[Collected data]
──────

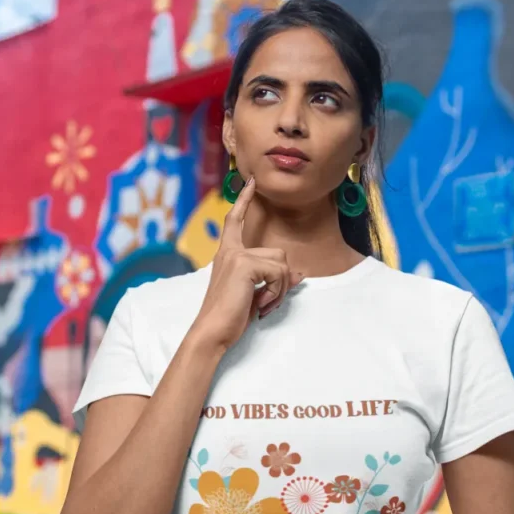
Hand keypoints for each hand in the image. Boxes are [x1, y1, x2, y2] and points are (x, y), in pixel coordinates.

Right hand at [190, 176, 303, 351]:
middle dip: (283, 280)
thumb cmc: (230, 317)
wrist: (212, 331)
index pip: (235, 221)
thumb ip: (274, 280)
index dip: (244, 201)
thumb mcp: (255, 294)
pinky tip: (260, 305)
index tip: (251, 182)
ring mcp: (236, 256)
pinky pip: (278, 273)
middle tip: (267, 302)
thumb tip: (300, 274)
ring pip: (282, 264)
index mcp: (227, 255)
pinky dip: (276, 293)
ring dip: (280, 289)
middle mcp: (230, 251)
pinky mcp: (244, 265)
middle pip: (279, 253)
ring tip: (263, 305)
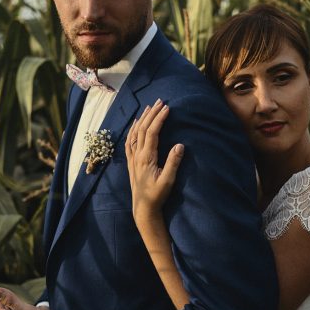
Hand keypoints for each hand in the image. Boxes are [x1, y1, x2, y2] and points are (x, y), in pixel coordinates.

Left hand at [125, 99, 184, 221]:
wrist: (143, 208)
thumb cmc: (157, 196)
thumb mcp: (168, 181)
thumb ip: (173, 163)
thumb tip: (180, 145)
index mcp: (146, 158)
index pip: (152, 133)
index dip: (159, 119)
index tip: (167, 108)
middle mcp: (137, 155)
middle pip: (142, 129)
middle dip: (151, 114)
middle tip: (160, 101)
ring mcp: (132, 158)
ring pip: (134, 133)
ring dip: (142, 119)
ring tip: (149, 107)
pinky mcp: (131, 162)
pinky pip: (129, 141)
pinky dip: (133, 129)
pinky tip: (135, 124)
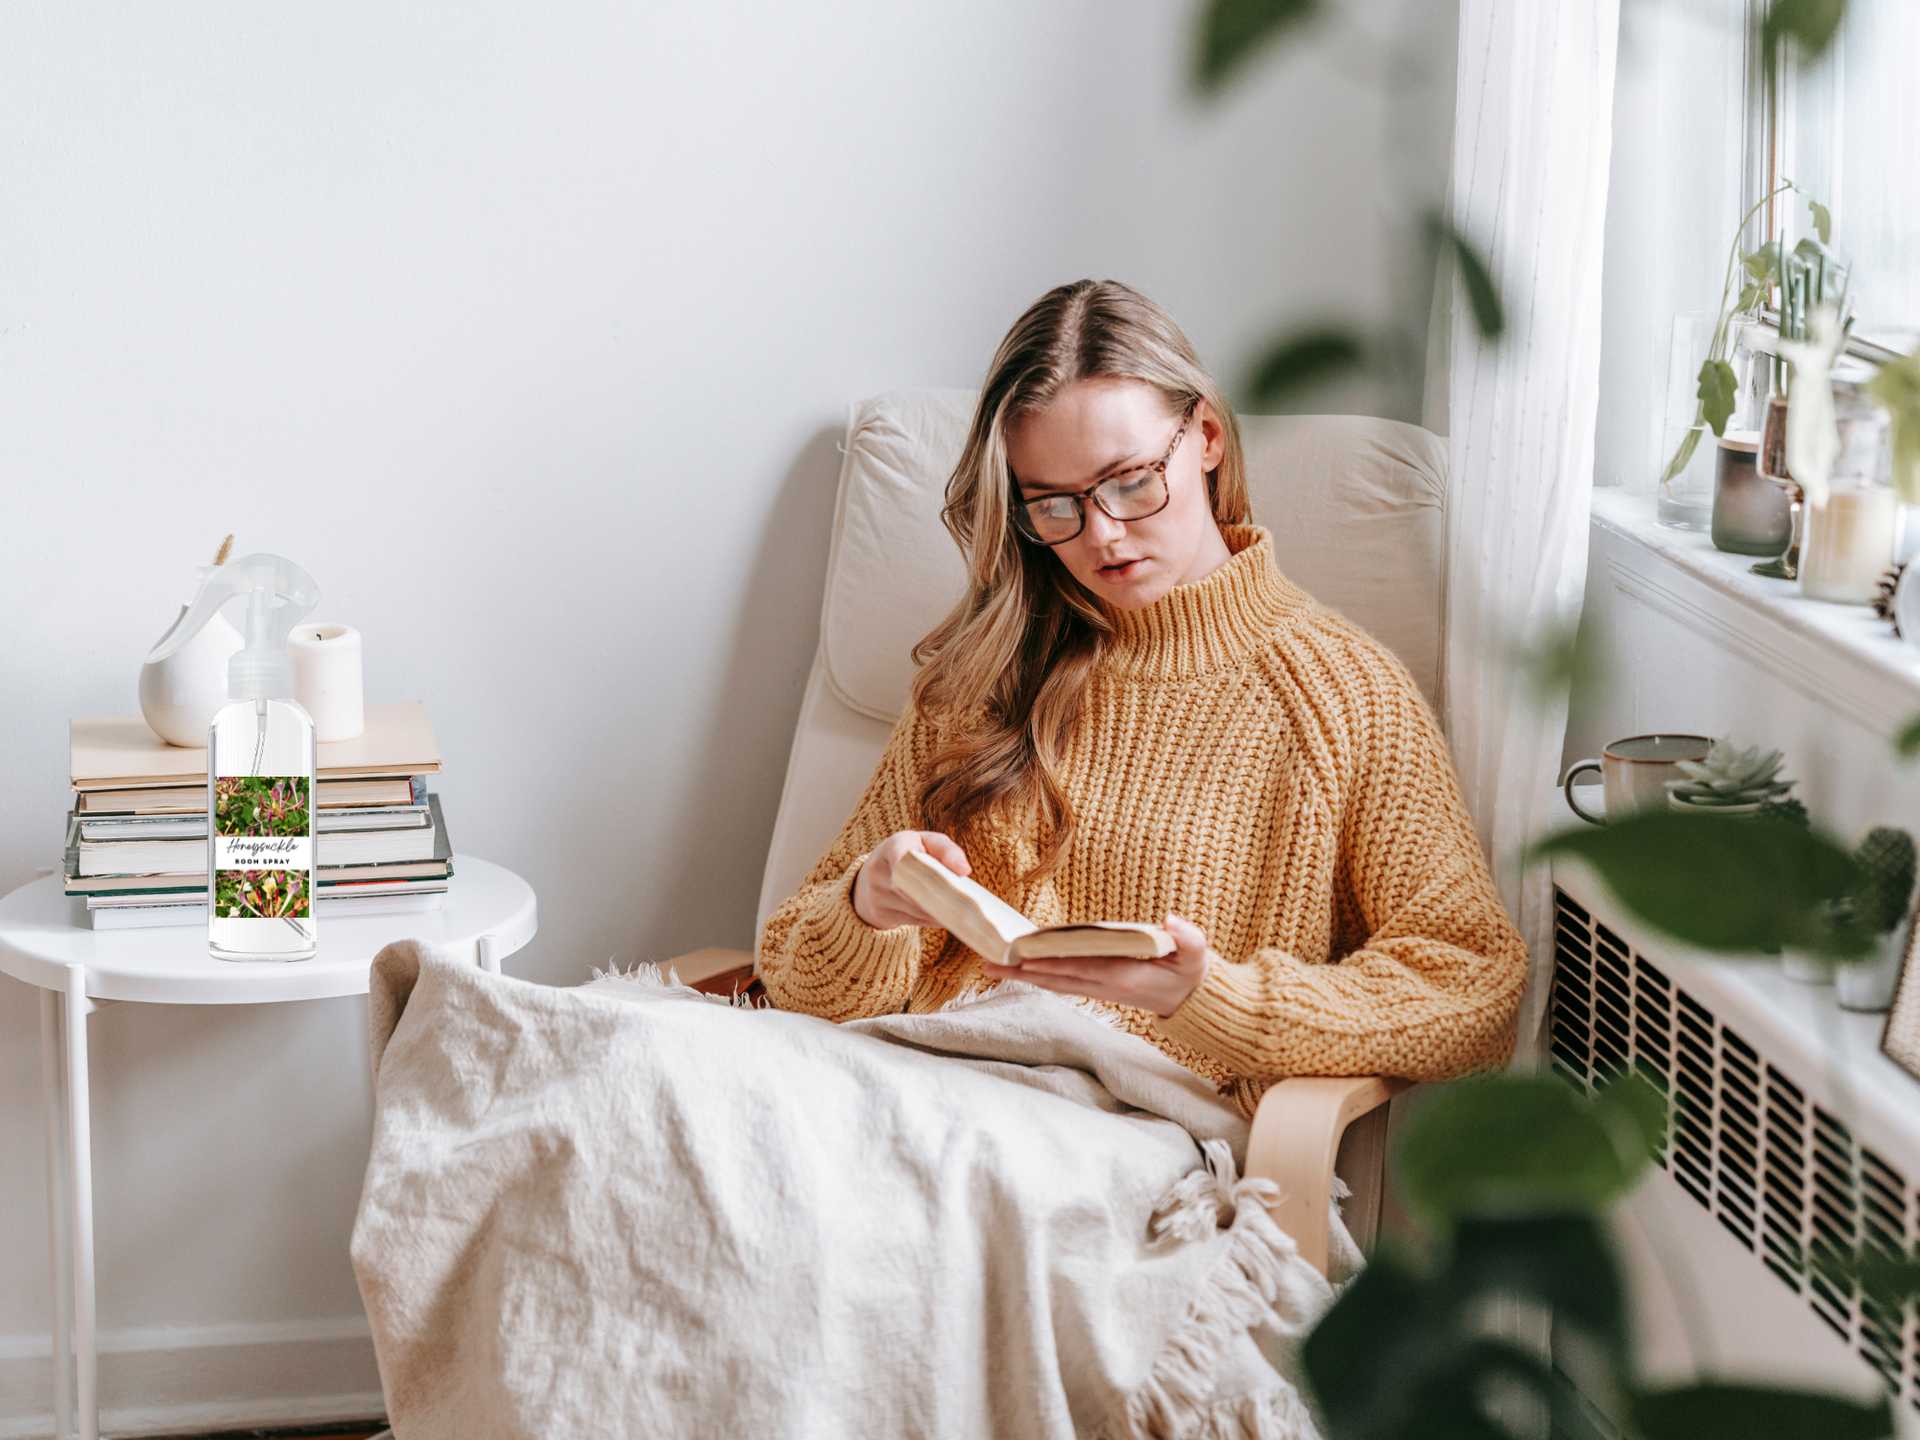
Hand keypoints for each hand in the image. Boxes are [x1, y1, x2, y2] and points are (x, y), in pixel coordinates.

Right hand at [851, 831, 972, 928]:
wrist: (875, 873)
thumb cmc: (912, 853)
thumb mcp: (928, 842)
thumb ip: (947, 850)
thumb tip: (964, 870)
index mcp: (892, 846)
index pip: (901, 856)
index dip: (921, 868)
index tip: (950, 877)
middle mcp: (878, 871)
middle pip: (915, 888)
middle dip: (942, 895)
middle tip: (968, 901)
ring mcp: (876, 895)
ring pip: (917, 908)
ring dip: (941, 910)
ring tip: (964, 909)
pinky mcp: (880, 914)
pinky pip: (915, 920)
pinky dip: (934, 919)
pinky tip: (949, 916)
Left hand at [983, 913, 1210, 1018]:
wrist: (1192, 999)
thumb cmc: (1192, 971)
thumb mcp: (1197, 953)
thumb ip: (1188, 938)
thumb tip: (1171, 921)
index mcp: (1125, 977)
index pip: (1082, 968)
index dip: (1055, 964)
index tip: (1027, 959)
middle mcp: (1106, 986)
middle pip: (1057, 979)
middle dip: (1022, 972)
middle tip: (989, 963)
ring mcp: (1099, 989)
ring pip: (1054, 983)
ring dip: (1022, 976)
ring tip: (991, 966)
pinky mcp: (1097, 987)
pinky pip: (1061, 982)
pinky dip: (1038, 976)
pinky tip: (1017, 969)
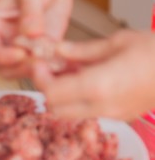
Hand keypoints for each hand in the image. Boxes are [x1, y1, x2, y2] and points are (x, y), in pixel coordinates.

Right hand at [0, 0, 73, 78]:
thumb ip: (30, 10)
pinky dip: (53, 67)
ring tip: (54, 58)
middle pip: (4, 67)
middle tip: (39, 59)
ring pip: (22, 71)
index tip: (20, 53)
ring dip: (37, 69)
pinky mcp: (40, 52)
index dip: (1, 57)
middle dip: (20, 68)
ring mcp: (22, 48)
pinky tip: (64, 60)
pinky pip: (43, 66)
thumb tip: (30, 32)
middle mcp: (4, 41)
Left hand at [33, 30, 154, 120]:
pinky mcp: (121, 116)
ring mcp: (112, 115)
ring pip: (70, 114)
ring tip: (68, 72)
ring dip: (62, 96)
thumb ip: (82, 50)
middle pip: (56, 109)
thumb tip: (57, 50)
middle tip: (50, 68)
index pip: (52, 93)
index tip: (39, 63)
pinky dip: (77, 100)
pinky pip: (87, 113)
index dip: (39, 78)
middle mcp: (102, 107)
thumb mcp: (117, 42)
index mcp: (98, 86)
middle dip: (47, 89)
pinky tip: (85, 79)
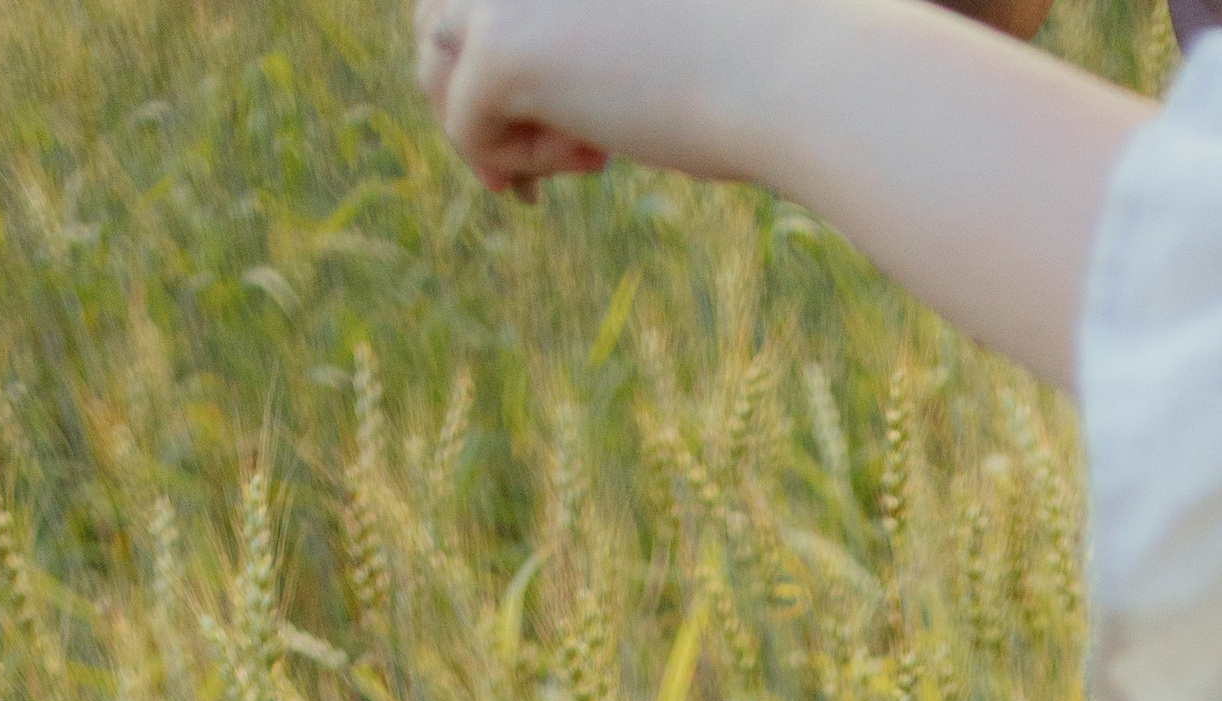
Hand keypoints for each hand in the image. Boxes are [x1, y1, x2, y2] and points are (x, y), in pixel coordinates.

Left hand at [415, 0, 742, 192]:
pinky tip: (595, 157)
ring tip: (583, 154)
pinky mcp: (501, 49)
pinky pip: (464, 125)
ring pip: (434, 65)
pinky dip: (516, 160)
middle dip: (471, 88)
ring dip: (495, 122)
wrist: (789, 73)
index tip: (536, 106)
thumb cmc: (745, 49)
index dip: (480, 41)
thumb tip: (494, 68)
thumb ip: (566, 26)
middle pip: (432, 19)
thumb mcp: (632, 20)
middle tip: (538, 153)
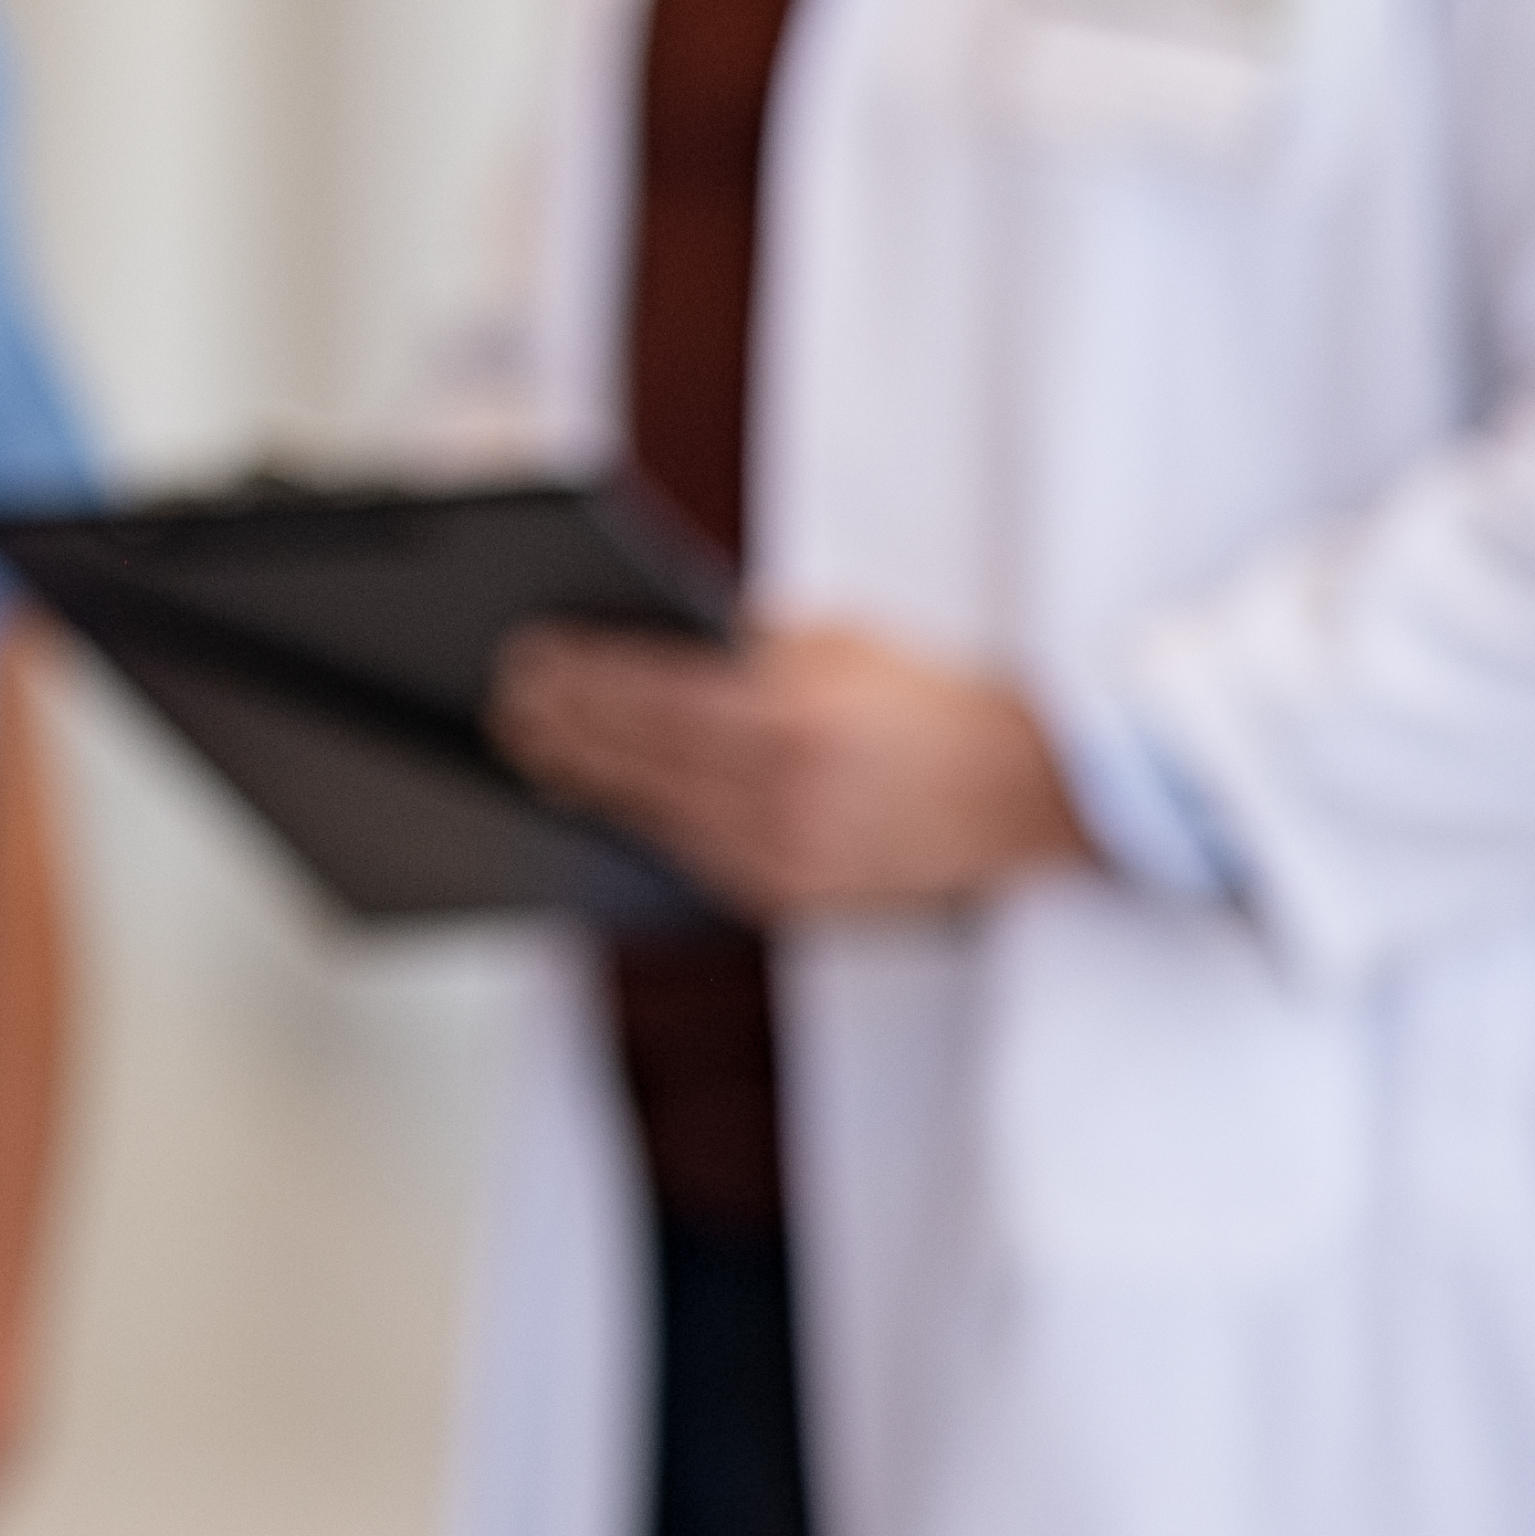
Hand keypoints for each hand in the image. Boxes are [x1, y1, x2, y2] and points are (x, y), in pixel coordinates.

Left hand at [489, 619, 1091, 920]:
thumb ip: (741, 639)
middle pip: (632, 761)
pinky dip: (650, 824)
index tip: (524, 660)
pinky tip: (609, 803)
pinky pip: (695, 857)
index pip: (641, 697)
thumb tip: (646, 639)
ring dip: (590, 784)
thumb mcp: (833, 639)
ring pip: (654, 816)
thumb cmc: (926, 701)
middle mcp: (775, 794)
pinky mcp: (793, 896)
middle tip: (507, 705)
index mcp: (782, 718)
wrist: (1027, 791)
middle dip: (562, 731)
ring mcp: (783, 855)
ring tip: (540, 751)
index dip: (574, 680)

──────

• [Aim of the task]
Only one stretch of the data is wanted: write out exactly the lines from the one holding "pinky pip: (915, 920)" through the one holding "thumb mcp: (117, 42)", both included, without the pictures.

• [Answer area]
pinky pip: (915, 920)
pinky dip: (934, 919)
pinky tip: (949, 916)
Left hand at [983, 913, 1210, 1018]:
wrist: (1192, 999)
thumb cmc: (1192, 971)
thumb mcp: (1197, 953)
thumb ip: (1188, 938)
thumb tip: (1171, 921)
index mcp: (1125, 977)
index pip: (1082, 968)
index dip: (1055, 964)
index tip: (1027, 959)
middle mcp: (1106, 986)
middle pip: (1057, 979)
middle dip: (1022, 972)
middle tip: (989, 963)
ring mcp: (1099, 989)
ring pip: (1054, 983)
ring dip: (1022, 976)
ring tip: (991, 966)
pinky mcp: (1097, 987)
pinky pip: (1061, 982)
pinky dip: (1038, 976)
pinky tip: (1017, 969)
Hand keypoints for each hand in the image. Boxes are [x1, y1, x2, y2] and points are (x, y), in pixel coordinates.

Right hand at [0, 0, 73, 78]:
thumb ip: (30, 10)
pinky dip: (53, 67)
ring tip: (54, 58)
middle pip: (4, 67)
middle tip: (39, 59)
ring pip: (22, 71)
index tip: (20, 53)
ring dip: (37, 69)
pinky mcp: (40, 52)
index dip: (1, 57)
middle dip: (20, 68)
ring mcp: (22, 48)
pinky tip: (64, 60)
pinky pip: (43, 66)
thumb tip: (30, 32)
middle mcp: (4, 41)
Left hand at [33, 30, 154, 120]:
pinky mcp: (121, 116)
ring mcp: (112, 115)
ring pip: (70, 114)
ring tip: (68, 72)
ring dip: (62, 96)
thumb ip: (82, 50)
middle pip: (56, 109)
thumb tip: (57, 50)
middle tip: (50, 68)
index pip: (52, 93)
index tip: (39, 63)
pinky dip: (77, 100)
pinky pip: (87, 113)
index dip: (39, 78)
middle mcp: (102, 107)
thumb mcp: (117, 42)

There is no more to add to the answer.